Mais, la Commission rappelle que ces informations doivent être agrégées et ne doivent pas porter sur des informations individuelles. Aucune réelle différence donc avec les règles habituelles de concurrence…
Enfin, le communiqué envisage la possibilité d’accords de partage de marchés entre concurrents si ces accords permettent de surmonter des pénuries.
Conditions d’une bienveillance des autorités de concurrence
Certes les coopérations sont encouragées mais la vigilance demeure car le droit de la concurrence reste pleinement et entièrement applicable.
Pour bénéficier de la bienveillance des autorités de concurrence – autrement dit des critères d’exemption du droit de la concurrence - les coopérations entre entreprises concurrentes doivent remplir un certain nombre de conditions. Elles doivent être nécessaires, temporaires et proportionnées à l'objectif de remédier ou d'éviter les pénuries d’approvisionnement en produits ou services essentiels/rares. Enfin, il est dit que la coopération doit maintenir la concurrence « dans la mesure du possible », formulation qui reste bien floue.
A noter qu’il est indiqué qu’une coopération qui garantit que les biens et services essentiels peuvent être mis à la disposition des travailleurs clés ou des consommateurs vulnérables, sera considérée comme améliorant la production ou la distribution : c’est peut-être une sorte de petite exemption individuelle finalement …
Enfin, dans la relation verticale acheteurs/revendeurs ou distributeurs, les autorités de concurrence encouragent la fixation de prix maximums afin d’éviter des prix excessifs au stade de la distribution. Mais, il ne s’agit là que d’un rappel des règles existantes, seule la fixation de prix de revente imposés ou de pratiques assimilées étant interdite.
Modus operandi : Tiers de confiance (Trustee) et Guidance des autorités de concurrence
L’évaluation et la mise en œuvre des coopérations nécessite de mettre en place un accompagnement juridique pour sécuriser les coopérations envisagées
Afin d’éviter le risque d’infraction aux règles de concurrence, un « trustee » - ou tiers de confiance - peut jouer le rôle conseil et de « boîte noire » pour collecter les informations (capacités de production, besoins du marché selon les zones géographiques, capacités de transport, évaluation des stocks, …), les agréger, construire les modèles d’anticipation de la demande, etc.

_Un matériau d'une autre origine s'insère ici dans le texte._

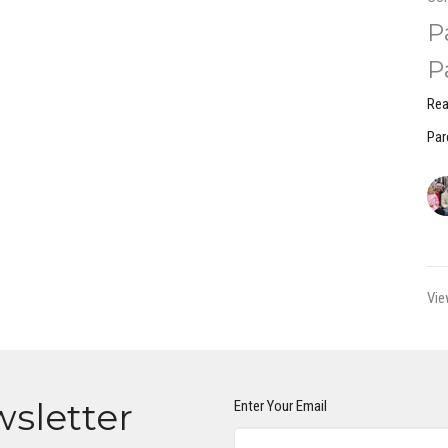
P
P
Rea
Par
Vie
wsletter
Enter Your Email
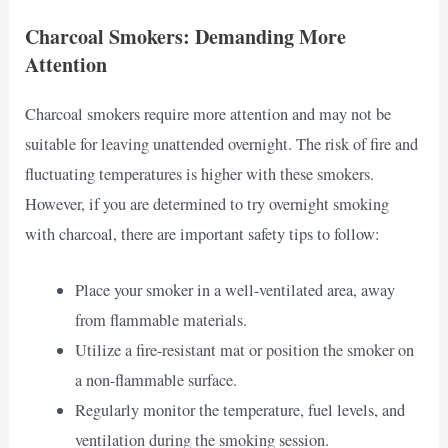
Charcoal Smokers: Demanding More
Attention
Charcoal smokers require more attention and may not be
suitable for leaving unattended overnight. The risk of fire and
fluctuating temperatures is higher with these smokers.
However, if you are determined to try overnight smoking
with charcoal, there are important safety tips to follow:
Place your smoker in a well-ventilated area, away
from flammable materials.
Utilize a fire-resistant mat or position the smoker on
a non-flammable surface.
Regularly monitor the temperature, fuel levels, and
ventilation during the smoking session.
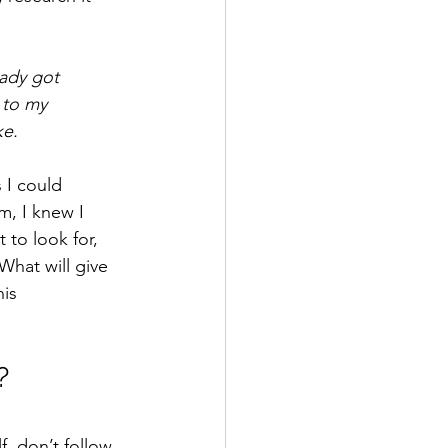
eady got 
 to my 
ke.
 I could 
m, I knew I 
to look for, 
What will give 
is 
?
f, don’t follow 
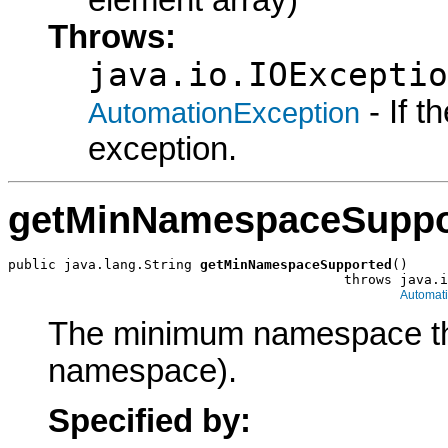
Throws:
java.io.IOExceptio
- If 
AutomationException
exception.
getMinNamespaceSuppo
public java.lang.String 
getMinNamespaceSupported
()

                                          throws java.i
Automat
The minimum namespace the 
namespace).
Specified by:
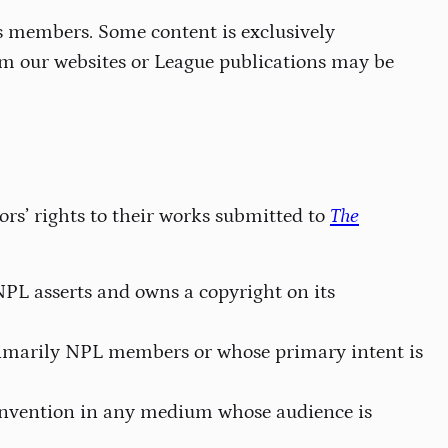
ts members. Some content is exclusively
om our websites or League publications may be
ors’ rights to their works submitted to
The
NPL asserts and owns a copyright on its
rimarily NPL members or whose primary intent is
 convention in any medium whose audience is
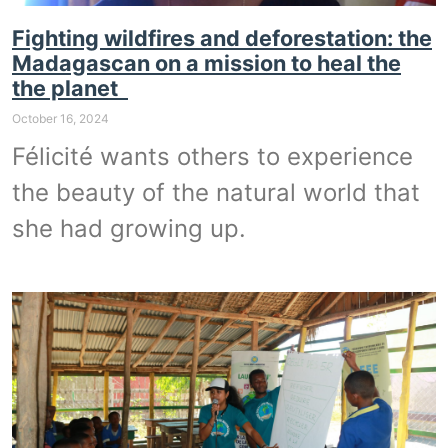
Fighting wildfires and deforestation: the
Madagascan on a mission to heal the
the planet
October 16, 2024
Félicité wants others to experience
the beauty of the natural world that
she had growing up.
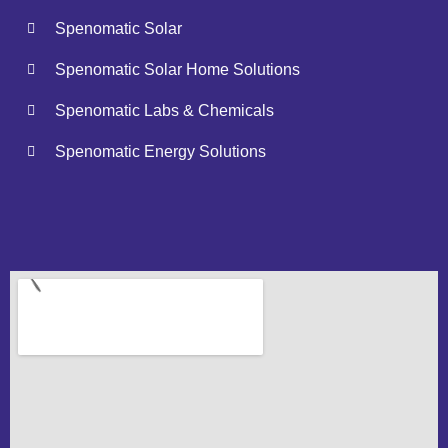
Spenomatic Solar
Spenomatic Solar Home Solutions
Spenomatic Labs & Chemicals
Spenomatic Energy Solutions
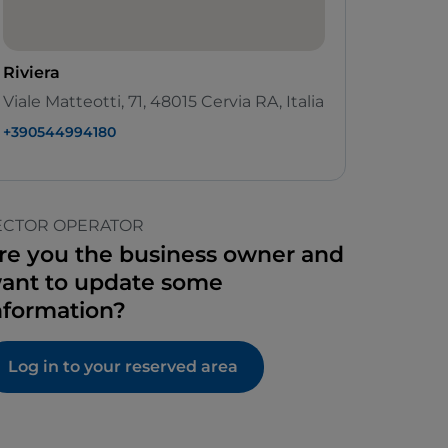
Riviera
Viale Matteotti, 71, 48015 Cervia RA, Italia
+390544994180
ECTOR OPERATOR
re you the business owner and
ant to update some
nformation?
Log in to your reserved area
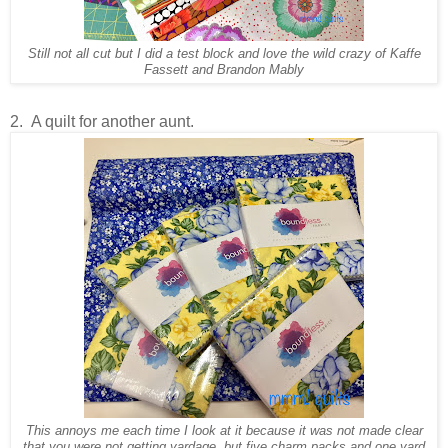
Still not all cut but I did a test block and love the wild crazy of Kaffe
Fassett and Brandon Mably
2. A quilt for another aunt.
This annoys me each time I look at it because it was not made clear
that you were not getting yardage, but five charm packs and one yard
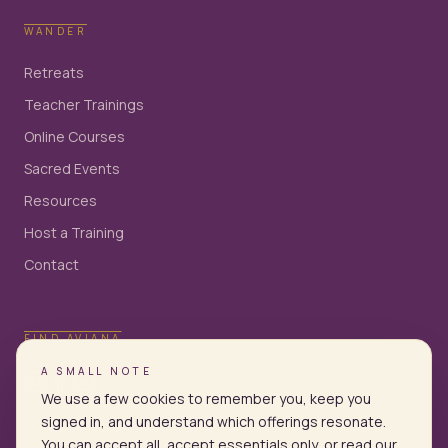
WANDER
Retreats
Teacher Trainings
Online Courses
Sacred Events
Resources
Host a Training
Contact
FIND AVIANA
A SMALL NOTE
We use a few cookies to remember you, keep you
signed in, and understand which offerings resonate.
You can accept all, accept essentials only, or read our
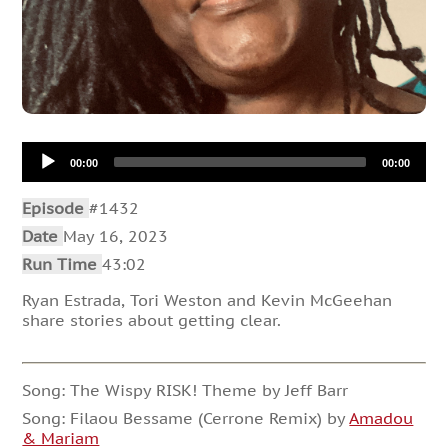
Audio
00:00
00:00
Player
Episode
#1432
Date
May 16, 2023
Run Time
43:02
Ryan Estrada, Tori Weston and Kevin McGeehan
share stories about getting clear.
Song: The Wispy RISK! Theme by Jeff Barr
Song: Filaou Bessame (Cerrone Remix) by
Amadou
& Mariam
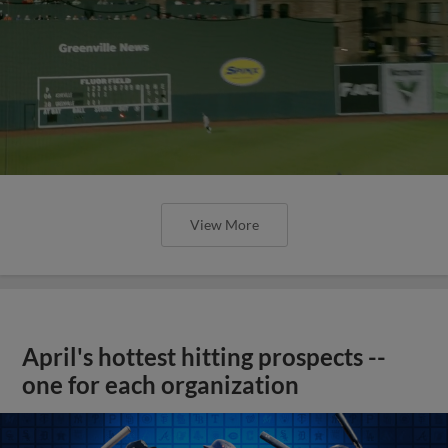
View More
April's hottest hitting prospects --
one for each organization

Les autorités de concurrence valident cette approche sécurisant la mise en œuvre de ces coopérations dans le respect du « cadre temporaire ».
Un conseil externe peut jouer ce rôle de tiers de confiance pour analyser les projets de coopérations exceptionnelles, sécuriser et adapter les accords projetés, collecter et consolider les informations, et accompagner les entreprises dans les éventuelles démarches vis-à-vis des autorités de concurrence pour solliciter une « Comfort Letter ».